What is expected »
Every line below that holds the string "Diagramm" should be copied.
____ Exercise inputs
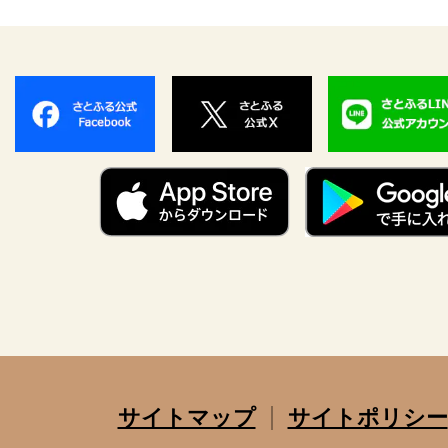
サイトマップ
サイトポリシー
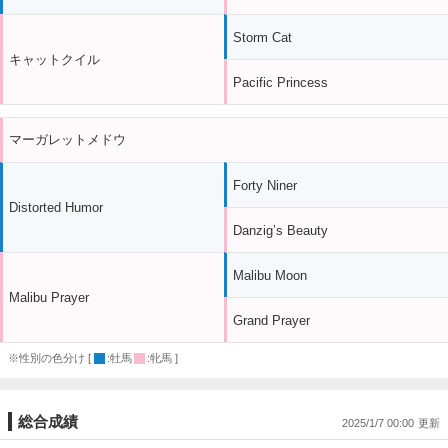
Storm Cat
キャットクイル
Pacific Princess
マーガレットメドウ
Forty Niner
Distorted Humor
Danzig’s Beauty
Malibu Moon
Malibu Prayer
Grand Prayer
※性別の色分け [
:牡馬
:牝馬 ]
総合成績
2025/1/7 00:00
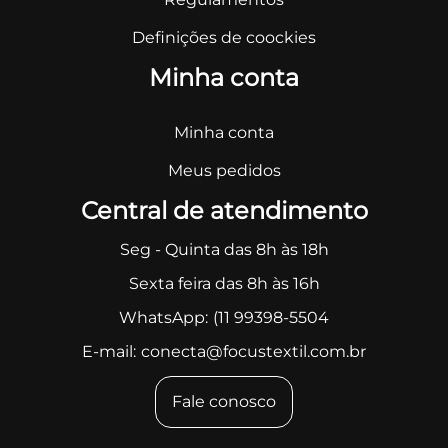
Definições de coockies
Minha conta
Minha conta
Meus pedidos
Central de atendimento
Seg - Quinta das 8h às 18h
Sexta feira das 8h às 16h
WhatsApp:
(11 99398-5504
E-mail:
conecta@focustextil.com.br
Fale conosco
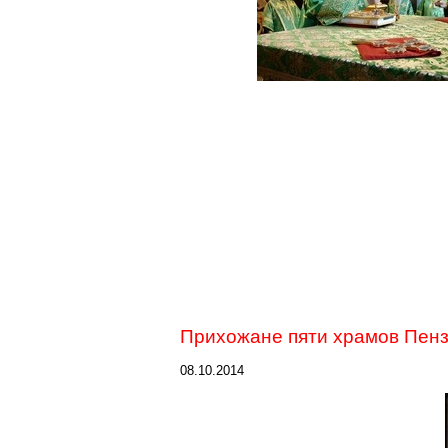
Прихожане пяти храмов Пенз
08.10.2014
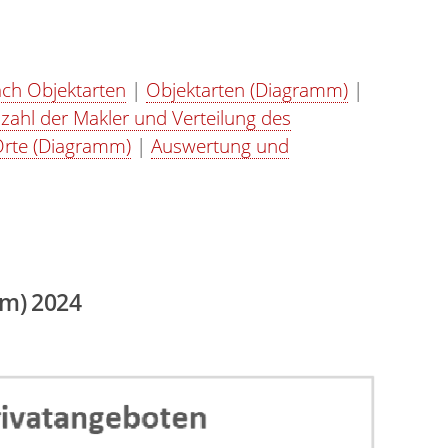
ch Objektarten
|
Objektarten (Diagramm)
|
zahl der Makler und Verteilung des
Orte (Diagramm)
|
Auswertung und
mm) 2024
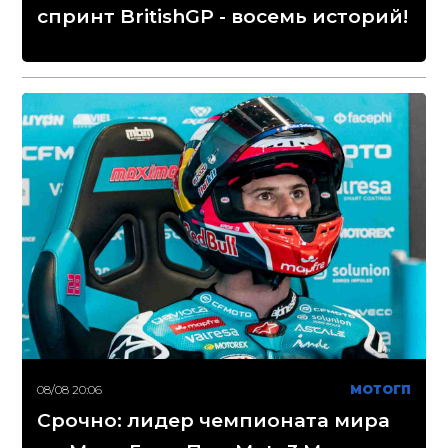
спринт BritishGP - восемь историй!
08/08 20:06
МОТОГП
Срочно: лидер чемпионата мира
________
Written reply »
Objektarten (Diagramm)
Orte (Diagramm)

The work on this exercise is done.